## TEXT UNDER STUDY
▬▬▬▬▬▬▬▬▬▬
Here is an implementation about the paper "Table Detection using deepLearing".
Reference:
1、https://blog.goodaudience.com/table-detection-using-deep-learning-7182918d778
2、https://www.researchgate.net/publication/320243569_Table_Detection_Using_Deep_Learning 3、https://github.com/RockyXu66/Faster_RCNN_for_Open_Images_Dataset_Keras
Requirements:
python3, tensorflow 1.12, keras 2.24, sk-learn.
You can find everything you need in utils.py
distance_transfor.py is the main idea from the paper, that is an implementation of the image transform.
You should run it first to preprocess your trianing samples, after that, your training images may look like this image.
Train Phase:
You should provide table images and their corresponding coordinates,just like you train normal faster-rcnn, nothing special.
eg. path_to_your_train_samples/image_name.jpg table_region [x_min,y_min,x_max,y_max,'table'] (x_min,y_min): top_left (x_max,y_max):bottom_right
All these are in a annotation.txt file, which inclues:
..............
Faster_RCNN_for_Open_Images_Dataset_Keras/TableBank_data/Detection_data/Latex/images/1401.0007_15.jpg,85,396,510,495,table
Faster_RCNN_for_Open_Images_Dataset_Keras/TableBank_data/Detection_data/Latex/images/1401.0045_3.jpg,39,327,127,450,table
Faster_RCNN_for_Open_Images_Dataset_Keras/TableBank_data/Detection_data/Latex/images/1401.0045_3.jpg,81,179,248,225,table
..................
▬▬▬▬▬▬▬▬▬▬
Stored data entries

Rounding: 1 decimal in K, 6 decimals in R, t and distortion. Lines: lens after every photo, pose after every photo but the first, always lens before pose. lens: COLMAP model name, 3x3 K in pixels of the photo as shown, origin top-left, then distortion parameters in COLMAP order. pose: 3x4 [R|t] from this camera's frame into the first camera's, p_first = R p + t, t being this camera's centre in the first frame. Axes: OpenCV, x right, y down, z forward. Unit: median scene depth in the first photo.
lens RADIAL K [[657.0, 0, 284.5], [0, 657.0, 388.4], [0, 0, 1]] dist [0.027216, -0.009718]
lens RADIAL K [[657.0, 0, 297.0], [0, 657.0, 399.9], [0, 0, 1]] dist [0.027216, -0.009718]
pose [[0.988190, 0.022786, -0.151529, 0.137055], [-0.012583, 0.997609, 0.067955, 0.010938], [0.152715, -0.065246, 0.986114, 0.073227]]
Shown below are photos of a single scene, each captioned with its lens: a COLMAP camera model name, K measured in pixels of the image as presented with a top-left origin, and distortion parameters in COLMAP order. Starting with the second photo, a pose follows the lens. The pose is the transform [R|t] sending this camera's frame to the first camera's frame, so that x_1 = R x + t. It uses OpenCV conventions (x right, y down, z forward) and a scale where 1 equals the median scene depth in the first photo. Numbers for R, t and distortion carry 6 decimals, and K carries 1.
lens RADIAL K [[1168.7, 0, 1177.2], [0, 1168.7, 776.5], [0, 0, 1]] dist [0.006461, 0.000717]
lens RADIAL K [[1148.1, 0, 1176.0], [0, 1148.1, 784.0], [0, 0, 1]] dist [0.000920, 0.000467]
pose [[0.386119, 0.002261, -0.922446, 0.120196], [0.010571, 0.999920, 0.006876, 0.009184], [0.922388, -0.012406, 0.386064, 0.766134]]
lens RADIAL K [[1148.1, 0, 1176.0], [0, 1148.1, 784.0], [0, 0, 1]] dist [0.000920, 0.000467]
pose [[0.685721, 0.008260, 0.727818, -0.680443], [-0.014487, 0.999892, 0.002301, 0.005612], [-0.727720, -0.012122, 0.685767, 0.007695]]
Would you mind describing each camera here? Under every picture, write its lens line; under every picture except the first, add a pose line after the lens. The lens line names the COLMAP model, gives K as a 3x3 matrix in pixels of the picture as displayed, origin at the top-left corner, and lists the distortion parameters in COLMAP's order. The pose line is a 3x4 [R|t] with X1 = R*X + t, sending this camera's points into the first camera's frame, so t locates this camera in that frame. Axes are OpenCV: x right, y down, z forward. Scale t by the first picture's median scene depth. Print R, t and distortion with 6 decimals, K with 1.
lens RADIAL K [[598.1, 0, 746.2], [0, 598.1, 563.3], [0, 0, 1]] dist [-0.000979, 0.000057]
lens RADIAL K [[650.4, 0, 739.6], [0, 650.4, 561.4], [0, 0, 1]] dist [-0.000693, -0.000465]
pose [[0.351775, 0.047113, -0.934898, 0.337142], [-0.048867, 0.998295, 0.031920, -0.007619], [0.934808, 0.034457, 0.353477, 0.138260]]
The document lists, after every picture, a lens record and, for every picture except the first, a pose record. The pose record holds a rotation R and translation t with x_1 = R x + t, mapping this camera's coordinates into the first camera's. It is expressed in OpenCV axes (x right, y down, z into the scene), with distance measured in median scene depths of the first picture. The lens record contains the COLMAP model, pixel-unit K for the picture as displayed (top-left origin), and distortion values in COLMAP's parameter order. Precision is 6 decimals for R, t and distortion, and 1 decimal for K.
▬▬▬▬▬▬▬▬▬▬
## ASSIGNMENT 1
Quote the table detection page from "You can find" to "faster-rcnn, nothing special.".
## ASSIGNMENT 2
Answer the following from the table detection page:
(a) Which TensorFlow version is listed under the requirements?
(b) Which file is described as an implementation of the image transform?
(c) Which image file name appears on two lines of the annotation listing?
## ASSIGNMENT 3
Proceed with the table detection page, picking up from its final line.

## EXPECTED ANSWER 1
You can find everything you need in utils.py
distance_transfor.py is the main idea from the paper, that is an implementation of the image transform.
You should run it first to preprocess your trianing samples, after that, your training images may look like this image.
Train Phase:
You should provide table images and their corresponding coordinates,just like you train normal faster-rcnn, nothing special.

## EXPECTED ANSWER 2
(a) TensorFlow 1.12
(b) distance_transfor.py
(c) 1401.0045_3.jpg

## EXPECTED ANSWER 3
I will recommand Table_Bank dataset here, you only need to fill out application form and you will receive an eamil with download link.
You need download resnet50 pre-trained model weights first.
Annotations:
TableBank Dataset:
--Detection_data
--Latex
--images
--Latex.json
--url.csv
--Word
--images
--Word.json
--url.csv
--Recognition_data
--
Here i only need the Detection_data.
Use generate_annotation.py generate annotation.txt, you can use Latex or Word subset by adjusting the
following parameters.
parameters are:
--type Latex or Word subset to use.
--Latex_path If the type is 'Latex',you need provide its path.
--Word_path If the type is 'Word', you need provide its path.
--json_file If the type is 'Latex', provide Latex.json path, otherwise Word.json.
python generate_annotation.py --parameters above.
Then you will get the annotation.txt file.
Start training...
some parameters:
--base_path: path to your workdir.Where the resides.
--train_path: path to your grondtruth file annotation.txt.
--base_weights_path: path to pre_trained model weights, like vgg16, resnet50 etc.
--type: use vgg16 backbone or resnet50 backbone
--config_output_filename: config file name.
--save_path: path to save checkpoints.
--pre_trained_model_weights: If you want to continue training from last checkpoint, otherwise set it to None.
--train_size: train_steps per epoch, default is 10000.
--gpu: Choose one gpu.
python train.py parameters
Test:
some parameters:
--image_path: Path to test images.
--result_path: Path to save results.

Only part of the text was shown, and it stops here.